On l’aura compris, Artaud n’écrit pas sur Van Gogh : il est Van Gogh. Et s’il semble comparer le docteur Gachet d’Auvers-sur-Oise avec les docteurs Ferdière ou Latrémolière de Rodez, ce n’est évidemment pas aux fins d’historiciser son propre cas et celui du peintre mais bien pour faire sentir à travers le temps l’incarnation d’un tropisme identique :

« Il y a dans tout psychiatre vivant un répugnant et sordide atavisme qui lui fait voir dans chaque artiste, dans tout génie, devant lui, un ennemi. »

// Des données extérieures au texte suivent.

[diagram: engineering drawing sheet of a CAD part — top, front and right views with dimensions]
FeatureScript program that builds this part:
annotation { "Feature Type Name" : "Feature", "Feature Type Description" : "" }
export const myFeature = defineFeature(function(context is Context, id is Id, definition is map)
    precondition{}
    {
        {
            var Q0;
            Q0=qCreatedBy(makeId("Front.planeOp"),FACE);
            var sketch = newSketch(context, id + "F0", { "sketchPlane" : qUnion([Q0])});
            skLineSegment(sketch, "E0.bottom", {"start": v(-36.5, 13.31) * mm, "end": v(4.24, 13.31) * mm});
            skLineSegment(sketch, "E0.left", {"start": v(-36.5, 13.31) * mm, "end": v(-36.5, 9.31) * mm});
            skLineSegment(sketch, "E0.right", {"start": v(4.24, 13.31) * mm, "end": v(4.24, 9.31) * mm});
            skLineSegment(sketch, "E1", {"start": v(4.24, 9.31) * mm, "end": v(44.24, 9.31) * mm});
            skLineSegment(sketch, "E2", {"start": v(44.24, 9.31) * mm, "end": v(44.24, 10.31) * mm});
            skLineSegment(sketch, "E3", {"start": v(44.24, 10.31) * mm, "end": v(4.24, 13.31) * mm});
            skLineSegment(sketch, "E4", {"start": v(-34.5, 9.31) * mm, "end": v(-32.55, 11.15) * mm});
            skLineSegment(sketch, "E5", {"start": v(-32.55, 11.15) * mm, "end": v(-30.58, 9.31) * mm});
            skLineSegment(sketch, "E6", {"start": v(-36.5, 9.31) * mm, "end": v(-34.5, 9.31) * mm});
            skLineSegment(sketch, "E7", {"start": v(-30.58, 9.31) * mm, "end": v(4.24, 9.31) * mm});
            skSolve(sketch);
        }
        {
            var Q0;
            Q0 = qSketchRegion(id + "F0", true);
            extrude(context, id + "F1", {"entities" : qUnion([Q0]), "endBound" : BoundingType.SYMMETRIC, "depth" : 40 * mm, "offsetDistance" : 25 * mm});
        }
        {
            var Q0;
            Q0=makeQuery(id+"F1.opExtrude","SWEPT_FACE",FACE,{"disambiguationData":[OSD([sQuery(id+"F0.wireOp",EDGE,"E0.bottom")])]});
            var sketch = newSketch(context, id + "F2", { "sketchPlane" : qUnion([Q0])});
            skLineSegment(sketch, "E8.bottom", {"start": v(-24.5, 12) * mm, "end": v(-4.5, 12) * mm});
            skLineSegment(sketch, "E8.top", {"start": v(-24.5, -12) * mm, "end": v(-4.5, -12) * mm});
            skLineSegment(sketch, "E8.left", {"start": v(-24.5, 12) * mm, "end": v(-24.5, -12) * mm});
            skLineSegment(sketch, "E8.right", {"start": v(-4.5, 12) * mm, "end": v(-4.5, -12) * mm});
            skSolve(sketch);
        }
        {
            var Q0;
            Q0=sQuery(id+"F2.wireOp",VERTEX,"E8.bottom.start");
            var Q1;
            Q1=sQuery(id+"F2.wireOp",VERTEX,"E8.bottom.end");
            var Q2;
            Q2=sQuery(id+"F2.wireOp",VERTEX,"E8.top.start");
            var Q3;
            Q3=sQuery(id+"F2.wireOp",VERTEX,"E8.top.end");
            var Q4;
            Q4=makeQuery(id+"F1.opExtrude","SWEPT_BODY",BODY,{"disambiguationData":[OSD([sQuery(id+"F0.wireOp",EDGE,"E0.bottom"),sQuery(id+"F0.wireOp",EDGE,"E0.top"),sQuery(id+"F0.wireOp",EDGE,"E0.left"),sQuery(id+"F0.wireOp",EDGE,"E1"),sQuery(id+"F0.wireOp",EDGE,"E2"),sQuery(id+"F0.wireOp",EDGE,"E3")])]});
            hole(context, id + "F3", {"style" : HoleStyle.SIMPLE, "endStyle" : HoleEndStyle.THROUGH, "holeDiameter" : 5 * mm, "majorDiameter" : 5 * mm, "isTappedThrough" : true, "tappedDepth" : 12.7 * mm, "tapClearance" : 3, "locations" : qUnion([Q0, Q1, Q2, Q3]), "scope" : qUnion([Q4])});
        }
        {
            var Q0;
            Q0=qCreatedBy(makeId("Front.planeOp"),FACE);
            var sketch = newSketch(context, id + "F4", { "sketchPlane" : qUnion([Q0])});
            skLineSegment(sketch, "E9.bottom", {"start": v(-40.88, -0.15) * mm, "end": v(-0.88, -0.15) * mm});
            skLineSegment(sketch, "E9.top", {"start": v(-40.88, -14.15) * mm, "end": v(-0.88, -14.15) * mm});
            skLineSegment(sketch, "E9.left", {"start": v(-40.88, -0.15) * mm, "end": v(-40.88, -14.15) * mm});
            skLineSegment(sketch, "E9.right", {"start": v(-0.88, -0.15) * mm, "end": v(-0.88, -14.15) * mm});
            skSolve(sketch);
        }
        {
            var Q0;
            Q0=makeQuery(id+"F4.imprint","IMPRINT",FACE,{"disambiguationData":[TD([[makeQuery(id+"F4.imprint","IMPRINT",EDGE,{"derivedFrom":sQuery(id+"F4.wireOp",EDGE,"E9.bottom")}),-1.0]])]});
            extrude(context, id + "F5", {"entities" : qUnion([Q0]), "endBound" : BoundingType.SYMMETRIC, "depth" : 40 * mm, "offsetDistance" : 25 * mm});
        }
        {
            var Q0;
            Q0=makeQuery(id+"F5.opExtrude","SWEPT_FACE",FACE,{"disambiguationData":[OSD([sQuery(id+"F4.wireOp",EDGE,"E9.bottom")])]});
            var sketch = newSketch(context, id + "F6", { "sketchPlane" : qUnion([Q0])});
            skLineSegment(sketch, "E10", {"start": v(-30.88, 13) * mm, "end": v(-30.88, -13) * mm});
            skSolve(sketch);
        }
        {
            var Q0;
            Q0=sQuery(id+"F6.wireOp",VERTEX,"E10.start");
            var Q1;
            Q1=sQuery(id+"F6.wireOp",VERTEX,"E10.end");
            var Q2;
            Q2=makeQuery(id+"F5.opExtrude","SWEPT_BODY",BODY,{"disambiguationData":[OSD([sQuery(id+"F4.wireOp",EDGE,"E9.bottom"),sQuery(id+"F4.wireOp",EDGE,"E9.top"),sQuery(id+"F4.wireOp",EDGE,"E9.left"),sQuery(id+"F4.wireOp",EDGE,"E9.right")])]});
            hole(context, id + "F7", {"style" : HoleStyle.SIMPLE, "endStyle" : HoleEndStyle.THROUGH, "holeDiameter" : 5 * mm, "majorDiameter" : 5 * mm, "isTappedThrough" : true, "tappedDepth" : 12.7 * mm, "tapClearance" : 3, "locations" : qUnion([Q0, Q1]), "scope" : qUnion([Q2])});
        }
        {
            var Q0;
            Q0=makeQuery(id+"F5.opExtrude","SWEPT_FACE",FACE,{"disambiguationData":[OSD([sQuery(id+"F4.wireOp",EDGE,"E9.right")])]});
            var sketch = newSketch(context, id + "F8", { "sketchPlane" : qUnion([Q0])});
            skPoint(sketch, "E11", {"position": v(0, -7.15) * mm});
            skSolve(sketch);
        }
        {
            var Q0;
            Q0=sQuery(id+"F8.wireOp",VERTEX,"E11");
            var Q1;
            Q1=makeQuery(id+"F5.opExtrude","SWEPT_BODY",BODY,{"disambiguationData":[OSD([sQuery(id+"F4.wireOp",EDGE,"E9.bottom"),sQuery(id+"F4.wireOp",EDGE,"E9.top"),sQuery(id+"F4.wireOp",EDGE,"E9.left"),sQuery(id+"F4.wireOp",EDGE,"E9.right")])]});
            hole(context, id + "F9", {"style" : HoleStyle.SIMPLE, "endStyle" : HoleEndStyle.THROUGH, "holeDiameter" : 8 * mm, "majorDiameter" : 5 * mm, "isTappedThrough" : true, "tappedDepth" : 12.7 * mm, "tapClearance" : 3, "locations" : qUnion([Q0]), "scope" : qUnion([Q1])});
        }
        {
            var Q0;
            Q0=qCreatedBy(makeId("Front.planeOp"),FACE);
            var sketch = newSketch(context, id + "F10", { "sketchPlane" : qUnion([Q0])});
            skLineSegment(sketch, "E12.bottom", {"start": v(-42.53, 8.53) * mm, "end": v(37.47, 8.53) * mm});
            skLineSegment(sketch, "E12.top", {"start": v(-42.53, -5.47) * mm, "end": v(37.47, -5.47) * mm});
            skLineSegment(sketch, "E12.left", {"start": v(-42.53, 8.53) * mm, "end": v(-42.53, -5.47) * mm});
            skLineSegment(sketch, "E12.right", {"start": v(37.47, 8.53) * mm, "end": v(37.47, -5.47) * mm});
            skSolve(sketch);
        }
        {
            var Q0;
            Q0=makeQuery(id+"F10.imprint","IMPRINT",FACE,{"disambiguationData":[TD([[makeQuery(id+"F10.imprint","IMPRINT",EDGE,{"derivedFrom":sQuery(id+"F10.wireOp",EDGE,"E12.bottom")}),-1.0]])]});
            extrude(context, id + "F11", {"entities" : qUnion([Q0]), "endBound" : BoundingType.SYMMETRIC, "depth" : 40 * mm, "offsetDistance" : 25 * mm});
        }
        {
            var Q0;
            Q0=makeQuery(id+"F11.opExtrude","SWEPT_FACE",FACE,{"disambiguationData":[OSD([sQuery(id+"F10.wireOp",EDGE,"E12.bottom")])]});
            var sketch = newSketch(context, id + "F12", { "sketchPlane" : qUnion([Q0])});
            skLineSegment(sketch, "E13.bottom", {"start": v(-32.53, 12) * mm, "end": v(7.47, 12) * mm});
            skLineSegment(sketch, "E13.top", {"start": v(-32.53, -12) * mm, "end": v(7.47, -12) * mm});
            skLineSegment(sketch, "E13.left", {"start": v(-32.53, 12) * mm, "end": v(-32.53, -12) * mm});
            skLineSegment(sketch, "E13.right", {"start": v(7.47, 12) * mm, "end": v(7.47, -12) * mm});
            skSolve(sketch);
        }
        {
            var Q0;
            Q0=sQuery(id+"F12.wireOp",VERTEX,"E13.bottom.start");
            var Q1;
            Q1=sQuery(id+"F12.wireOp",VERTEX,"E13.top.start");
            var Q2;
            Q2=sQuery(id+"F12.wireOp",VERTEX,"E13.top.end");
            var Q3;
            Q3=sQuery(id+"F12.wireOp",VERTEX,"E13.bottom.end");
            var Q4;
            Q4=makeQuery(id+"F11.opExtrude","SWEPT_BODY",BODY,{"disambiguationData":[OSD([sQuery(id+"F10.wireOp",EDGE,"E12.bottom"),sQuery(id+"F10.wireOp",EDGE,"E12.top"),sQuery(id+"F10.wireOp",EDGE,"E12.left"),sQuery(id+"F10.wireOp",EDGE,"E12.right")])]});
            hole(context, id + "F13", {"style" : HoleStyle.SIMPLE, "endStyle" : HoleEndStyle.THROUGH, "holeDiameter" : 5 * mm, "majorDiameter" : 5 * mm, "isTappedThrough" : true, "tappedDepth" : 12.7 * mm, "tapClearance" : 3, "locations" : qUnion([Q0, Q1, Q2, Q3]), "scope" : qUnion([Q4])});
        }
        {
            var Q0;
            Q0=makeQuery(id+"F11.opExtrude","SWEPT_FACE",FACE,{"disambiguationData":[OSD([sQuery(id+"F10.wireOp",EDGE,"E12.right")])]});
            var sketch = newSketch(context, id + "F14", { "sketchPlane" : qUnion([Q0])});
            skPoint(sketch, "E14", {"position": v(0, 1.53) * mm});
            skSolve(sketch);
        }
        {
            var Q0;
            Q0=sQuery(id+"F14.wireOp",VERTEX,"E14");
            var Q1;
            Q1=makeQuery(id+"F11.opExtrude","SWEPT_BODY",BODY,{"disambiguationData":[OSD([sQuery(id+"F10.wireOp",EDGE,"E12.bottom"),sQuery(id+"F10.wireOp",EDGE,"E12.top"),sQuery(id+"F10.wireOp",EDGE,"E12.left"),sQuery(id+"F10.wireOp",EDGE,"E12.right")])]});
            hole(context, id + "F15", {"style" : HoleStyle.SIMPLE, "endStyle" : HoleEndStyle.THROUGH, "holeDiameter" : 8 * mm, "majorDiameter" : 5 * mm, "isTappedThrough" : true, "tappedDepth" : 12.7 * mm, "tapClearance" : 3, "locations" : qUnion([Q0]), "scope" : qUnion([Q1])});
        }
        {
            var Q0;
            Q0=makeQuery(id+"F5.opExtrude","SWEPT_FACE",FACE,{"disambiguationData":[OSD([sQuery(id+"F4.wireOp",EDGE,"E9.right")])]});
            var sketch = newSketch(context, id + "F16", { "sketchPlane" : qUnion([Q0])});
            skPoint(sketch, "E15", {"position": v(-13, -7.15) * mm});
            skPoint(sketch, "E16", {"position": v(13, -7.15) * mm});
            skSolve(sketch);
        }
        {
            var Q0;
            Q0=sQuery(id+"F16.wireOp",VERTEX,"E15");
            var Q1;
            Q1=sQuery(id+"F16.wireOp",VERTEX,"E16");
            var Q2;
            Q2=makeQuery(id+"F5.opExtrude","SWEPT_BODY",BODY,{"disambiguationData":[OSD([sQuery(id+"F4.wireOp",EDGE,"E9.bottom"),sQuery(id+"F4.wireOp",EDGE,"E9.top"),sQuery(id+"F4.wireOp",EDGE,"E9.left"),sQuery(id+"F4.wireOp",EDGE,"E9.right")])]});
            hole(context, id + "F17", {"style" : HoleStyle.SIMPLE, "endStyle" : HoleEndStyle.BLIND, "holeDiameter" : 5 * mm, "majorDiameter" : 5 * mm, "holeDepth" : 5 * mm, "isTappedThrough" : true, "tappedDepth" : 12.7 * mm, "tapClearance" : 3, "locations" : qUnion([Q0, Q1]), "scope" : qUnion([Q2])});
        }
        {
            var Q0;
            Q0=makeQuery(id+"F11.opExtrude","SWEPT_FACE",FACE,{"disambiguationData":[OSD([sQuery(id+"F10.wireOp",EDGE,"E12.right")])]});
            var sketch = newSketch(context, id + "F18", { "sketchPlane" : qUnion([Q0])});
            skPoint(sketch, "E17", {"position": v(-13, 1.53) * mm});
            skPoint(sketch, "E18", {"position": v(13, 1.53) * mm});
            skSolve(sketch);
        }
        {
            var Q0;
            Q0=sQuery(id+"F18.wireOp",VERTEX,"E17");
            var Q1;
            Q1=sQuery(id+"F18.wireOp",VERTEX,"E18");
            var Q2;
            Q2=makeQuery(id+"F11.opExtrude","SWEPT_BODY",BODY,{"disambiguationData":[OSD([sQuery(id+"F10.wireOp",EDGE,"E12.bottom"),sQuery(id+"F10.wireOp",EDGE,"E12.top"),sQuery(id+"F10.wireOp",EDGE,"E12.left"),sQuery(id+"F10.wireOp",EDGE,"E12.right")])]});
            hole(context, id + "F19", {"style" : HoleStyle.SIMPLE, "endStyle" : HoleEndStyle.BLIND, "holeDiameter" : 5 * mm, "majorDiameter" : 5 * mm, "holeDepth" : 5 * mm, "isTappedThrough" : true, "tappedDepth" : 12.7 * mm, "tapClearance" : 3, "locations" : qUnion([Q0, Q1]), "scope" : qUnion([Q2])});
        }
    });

Van Gogh, Vieux souliers aux lacets Manet, Lola de Valence, 1862.
automne 1886.
Ce qui fascine Artaud chez Van Gogh ? Son génie à « passionner la nature et les objets ». Sa révélation de l’Etre par les moyens de la « pure peinture » — l’Etre saisi en « pure énigme » qui « vient en avant de la toile fixe » et dont Artaud pointe l’« oubli » en le désignant comme

« cette force d’inertie dont tout le monde parle à mots couverts et qui n’est jamais devenue si obscure que depuis que toute la terre et la vie présente se sont mêlées de l’élucider ».
On pense évidemment à Heidegger, lequel n’a médité un tableau qu’une seule fois dans son oeuvre et comme par hasard un tableau signé Van Gogh [6].
Là, il faut lire (boire, ai-je envie de dire) les extraordinaires phrases d’Artaud comme autant de pépites en prise directe avec le geste du peintre,

« avec la couleur saisie comme telle que pressée hors du tube, avec l’empreinte, comme l’un après l’autre des poils du pinceau dans la couleur, avec la touche de la peinture peinte, comme distincte de son propre soleil, avec l’i, la virgule, le point de la pointe du pinceau comme vrillée à même la couleur, chahutée, et qui gicle en flammèches »...
La peinture est un opéra sensible, une musique « remise à même la vue, l’ouïe, le tact, l’arôme ». Mais elle est aussi la révélation la plus vraie de la nature, ne serait-ce que parce que le motif ouvre la porte d’une réalité permanente possible. Artaud insiste beaucoup là-dessus :

« Van Gogh est peintre parce qu’il a recollecté la nature, qu’il l’a comme retranspirée et fait suer, qu’il a fait gicler en faisceaux sur ses toiles, en gerbes comme monumentales de couleurs, le séculaire concassement d’éléments, l’épouvantable pression élémentaire d’apostrophes, de stries, de virgules, de barres dont on ne peut plus croire après lui que les aspects naturels ne soient faits. »
Tiré à trois mille exemplaires en 1947, Van Gogh le suicidé de la société obtint le prix Sainte-Beuve de l’essai en janvier 1948. Deux mois plus tard, son auteur était retrouvé mort au pied de son lit.
La légende veut qu’il l’ait rédigé en état de choc, après avoir visité l’exposition du Hollandais qui se déroulait à l’Orangerie au début de l’année 1947.
Comment ne pas songer à Proust qui, un an avant sa mort, en 1921, sortit de sa réclusion pour aller voir l’exposition Vermeer du Jeu de Paume et rédigea à son retour l’épisode célèbre de la mort de son double Bergotte, défaillant comme lui devant « le petit pan de mur jaune » ?

« Nul n’a jamais écrit ou peint, sculpté, modelé, construit, inventé, martelait l’interné de Sainte-Anne, de Ville-Évrard, de Rodez et d’Ivry, que pour sortir en fait de l’enfer. »

Gageons qu’Artaud a enfin atteint le Paradis.